Through the breathing, the whimpers and the moans I make, I hear it. Your low voice whispering to me in Spanish. Whispering to me that I am beautiful and you love me and I am everything to you and...oh God, the things you tell me you want to do to me...
In this moment, you are mine. You belong to me the way that I will always belong to you. With every word, with every breath, I need you more. Almost distantly, I feel my hands between us, unbuttoning your jeans, sliding the zipper down as you move back to my throat. I feel more than hear your gasp as my small hands wrap around your thick cock. It is the first time I have held you and I am amazed by the thickness.
I cannot imagine how you will fit inside of me. My heart skips a beat, suddenly the intensity is too much. Its too much for me. I can't breathe and I'm not ok.
You pull back and run your fingers through hair.
Looking deep into my eyes, you whisper, "I love you, baby." You place my hand over your heart and I can feel the way it races. In that moment, my fear melts away. It is no longer too much. I am comforted.

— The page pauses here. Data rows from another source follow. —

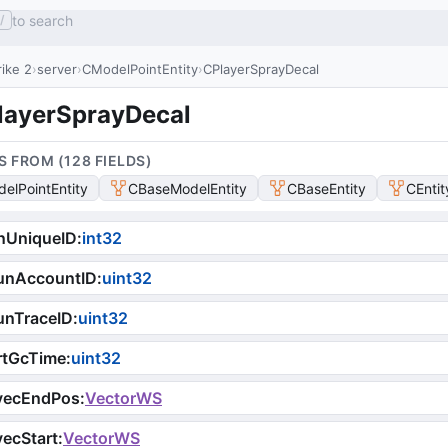
to search
/
ike 2
server
CModelPointEntity
CPlayerSprayDecal
layerSprayDecal
S FROM (
128
FIELD
S
)
elPointEntity
CBaseModelEntity
CBaseEntity
CEntit
nUniqueID
:
int32
unAccountID
:
uint32
unTraceID
:
uint32
rtGcTime
:
uint32
vecEndPos
:
VectorWS
ecStart
:
VectorWS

You have such a hard time saying that. I know you do. Every time, it sends a shock through my system. How could she ever take you so for granted? How could she not spend every waking moment earning the privilege of hearing you say those three little words? You are my everything. Even your flaws are perfect. The taste of you, drunk. The sound of your voice, giving orders. Demanding obedience... You are my Adonis. And you... The idea that you could love me baffles me. And makes me want more. Makes me want to give you everything to earn that gift.
"I need to feel you inside of me. Please, I need you so much!" I am not above begging. Nor am I above doing it while running my teeth and tongue around your ears, licking the shell of them... Stretching your resistance. "Please, I need your cock, please, baby, I need to feel you soo damn deep in my pussy."
"I'll get a condom..." I can hear how badly you don't want to leave. I know you would never ask me to skip it.
But I also know that I want nothing between us right now. Nothing at all. I know that if you wore a condom right now, all of this would have been for nothing. I want to give you what she can't. I want to give you a son.
I know that you would give me a son. Our son. With your name. We talk a lot and I know you want your son to have your name. I know I say no. I know I never allow myself to really imagine out loud. I know she will give you a son and I know he will have our son's name. I know I will hold him and see her holding him. I will watch her taking this life for granted, desperate and helpless to do anything. How can I stand to tell you that, in my dreams, every night, our son bears your name? A name I will one day use for your son. How can I tell you? How can I describe wanting? This much?